I do not say of them like Protagoras: “I do not know anything about them,” but I say I do not know what is their essence. That they exist, on the other hand, I know from their activities, and from their activities appear the composition of animals and that which is manifested through divination, omens, and the interpretation of dreams.
These three are more similar – although the name Protagoras has turned into Pictagoras! All the same, the change is subtle. A question that Galen leaves open becomes a positive statement.
Here’s the third passage adduced by Pietrobelli:
The god who is honoured at home in Pergamum has shown his power and providence on many other occasions but especially on the day he nursed me.
At sea, I experienced not only the providence, but also the power of the Dioscuri.
In fact, I do not think it is wrong for men to be ignorant of the essence of the gods, although I decided to honour them by following the ancient custom, in the manner of Socrates who advised people to obey the precepts of Pythios.
That is my position regarding the gods.
Concerning the works of God in us … † † they appeared by his power, because he nursed me once through an illness I had and because he manifests himself at sea in delivering those who are about to be wrecked thanks to the signs that they see and those who firmly believe in their salvation. That clearly indicates an admirable power that I have myself experienced. And I do not see what is harmful for men if they ignore the essence of divinity, and I see that I must accept and follow the law on this point and accept what Socrates prescribed who expressed himself quite strongly on this subject.
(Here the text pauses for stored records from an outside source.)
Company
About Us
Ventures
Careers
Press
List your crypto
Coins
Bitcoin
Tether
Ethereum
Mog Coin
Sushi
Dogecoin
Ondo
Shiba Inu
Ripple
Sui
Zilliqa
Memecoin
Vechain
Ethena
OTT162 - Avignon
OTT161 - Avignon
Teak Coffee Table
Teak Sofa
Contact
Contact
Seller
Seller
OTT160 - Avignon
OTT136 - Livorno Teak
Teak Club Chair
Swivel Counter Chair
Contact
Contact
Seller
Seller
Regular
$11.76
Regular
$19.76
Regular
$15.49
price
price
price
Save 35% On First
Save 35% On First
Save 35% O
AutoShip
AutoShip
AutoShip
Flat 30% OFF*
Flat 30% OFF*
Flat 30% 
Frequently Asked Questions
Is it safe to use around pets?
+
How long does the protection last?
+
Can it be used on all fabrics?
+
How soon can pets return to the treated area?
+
That’s what I have to say about the deity.
And among the actions of God, blessed and praised be He, which reveal his power and his providence for his creatures, there is the fact that He healed me from an illness I had, and what can be seen at sea after the rescue of those who embark on the ships; after believing they will be shipwrecked and drowned, <they are saved> by the signs that they see and that they believe and by which they are saved. This gives a clear indication of a great power, and I do not think that does harm to people if they do not know what is the essence of the divine powers. That’s why I think I need to exalt and praise them, as religion ordains.
The differences here are considerable. Galen’s own text acknowledges the favour of Asclepius, the god of Pergamum, Galen’s home city; of the Dioscuri, Castor and Pollux, and the teachings of Apollo (Pythios). All this pagan material has been removed, in favour of acknowledgement of the intervention of God.
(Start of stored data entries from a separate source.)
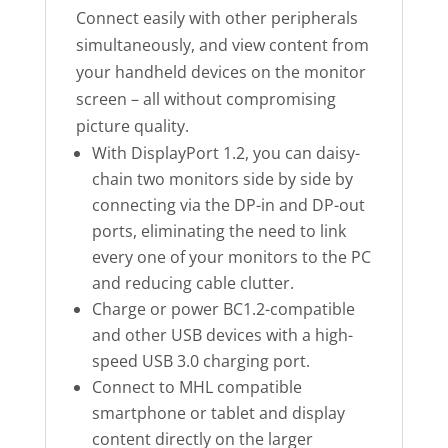
Connect easily with other peripherals
simultaneously, and view content from
your handheld devices on the monitor
screen – all without compromising
picture quality.
With DisplayPort 1.2, you can daisy-
chain two monitors side by side by
connecting via the DP-in and DP-out
ports, eliminating the need to link
every one of your monitors to the PC
and reducing cable clutter.
Charge or power BC1.2-compatible
and other USB devices with a high-
speed USB 3.0 charging port.
Connect to MHL compatible
smartphone or tablet and display
content directly on the larger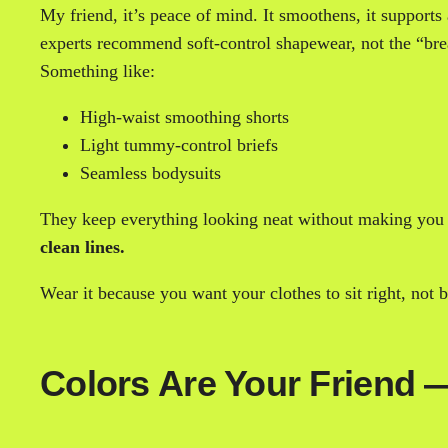
My friend, it’s peace of mind. It smoothens, it supports
experts recommend soft-control shapewear, not the “bre
Something like:
High-waist smoothing shorts
Light tummy-control briefs
Seamless bodysuits
They keep everything looking neat without making you fe
clean lines.
Wear it because you want your clothes to sit right, not
Colors Are Your Friend —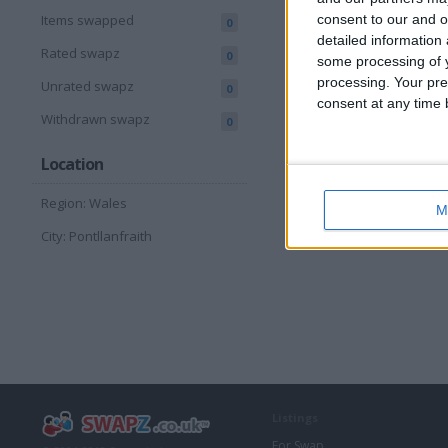
consent to our and o
Items swapped
0
detailed information
Rated swapz
0
some processing of y
processing. Your pre
Unrated swapz
0
consent at any time b
Withdrawn swapz
0
Location
Region: Wales
M
City: Pontllanfraith
Listings
For Swap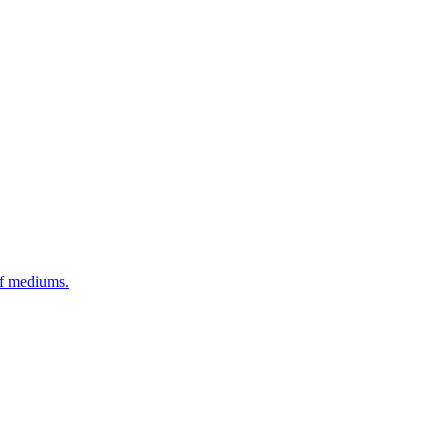
of mediums.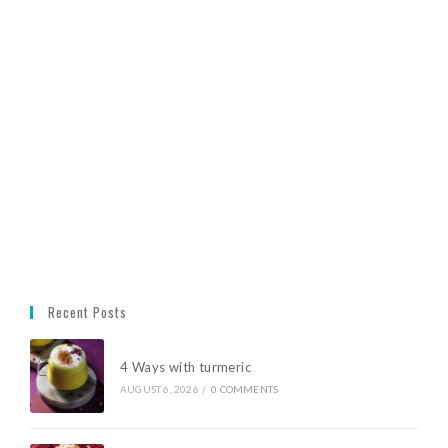
Recent Posts
4 Ways with turmeric
AUGUST 6, 2026
/
0 COMMENTS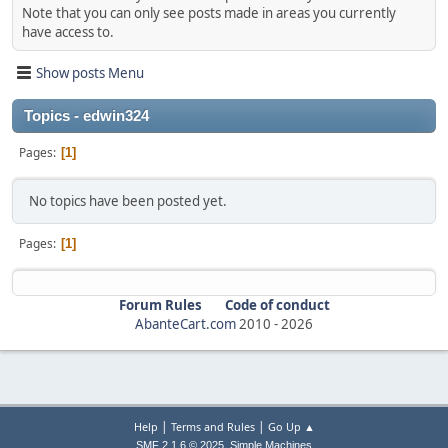
Note that you can only see posts made in areas you currently
have access to.
Show posts Menu
Topics - edwin324
Pages
1
No topics have been posted yet.
Pages
1
Forum Rules
Code of conduct
AbanteCart.com
2010 -
2026
|
|
Help
Terms and Rules
Go Up ▲
,
SMF 2.1.6 © 2025
Simple Machines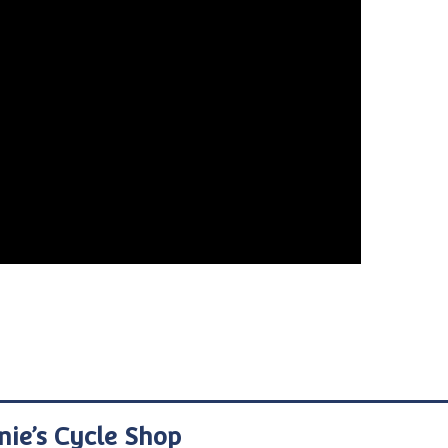
nie’s Cycle Shop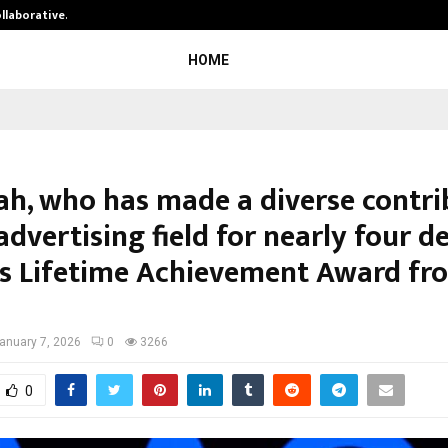
ollaborative…
Tattva Wellness Spa Debuts in Tir
HOME
hah, who has made a diverse contri
advertising field for nearly four d
es Lifetime Achievement Award fr
anuary 7, 2026
0
3266
0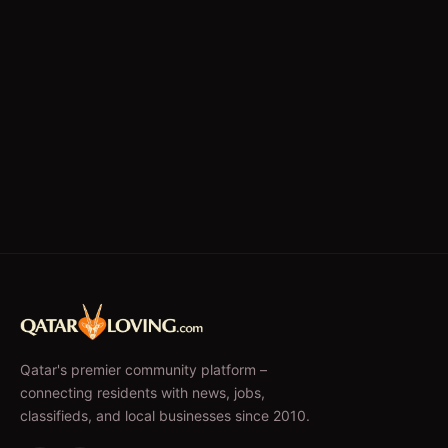
Qatar's premier community platform –
connecting residents with news, jobs,
classifieds, and local businesses since 2010.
Furthermore, the Hebrew reveals yet more intervention – “God, praised and blessed be He” has a distinctly Islamic flavour.
What are we to make of all this?
The changes may have been made at any point in the transmission. Without a general knowledge of changes of this kind in the Arabic translation movement, we cannot say if any of this reflects the Greek text before Hunain and Job; or is conventional, in Syriac translations; or is their own work, in adapting a medical textbook for the needs of a capricious Muslim despot; or is the work of later Arabic editors, or indeed of the Latin and Hebrew translators in Europe. But somewhere along the line, someone got creative.
The changes, in fairness, are mild. They adjust paganism to monotheism, and remove an irrelevant irritant for the reader. They are probably no worse than some modern editors are doing to old but politically incorrect childrens’ classics like Biggles.
All the same, it does highlight that the transmission of texts is sometimes less than faithful, on ideological grounds. It would be most interesting to see if there is any general pattern available in the data. I suspect that there might be.